■ **Study material**

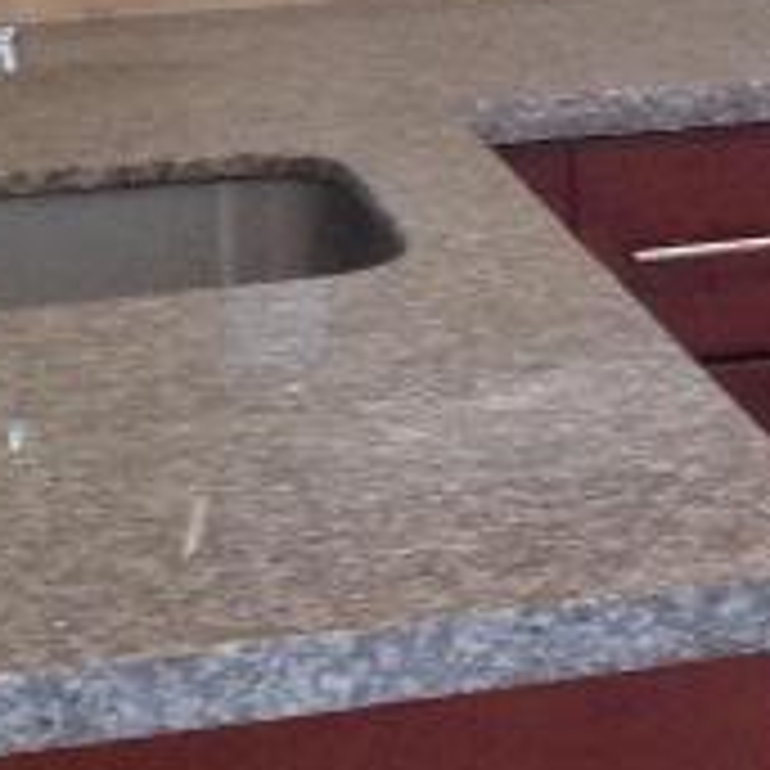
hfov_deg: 8.7
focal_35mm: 186
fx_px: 4681
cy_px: -207
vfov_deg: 9.3
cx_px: 1747
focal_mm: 4.28
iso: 100
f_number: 2.4
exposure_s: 1/15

■ **What you have to do**
Only these lines should appear in the reply: the one containing "focal_35mm: 186", the last line of the data, and all lines between them, each copied exactly.

■ **Response to the task**
focal_35mm: 186
fx_px: 4681
cy_px: -207
vfov_deg: 9.3
cx_px: 1747
focal_mm: 4.28
iso: 100
f_number: 2.4
exposure_s: 1/15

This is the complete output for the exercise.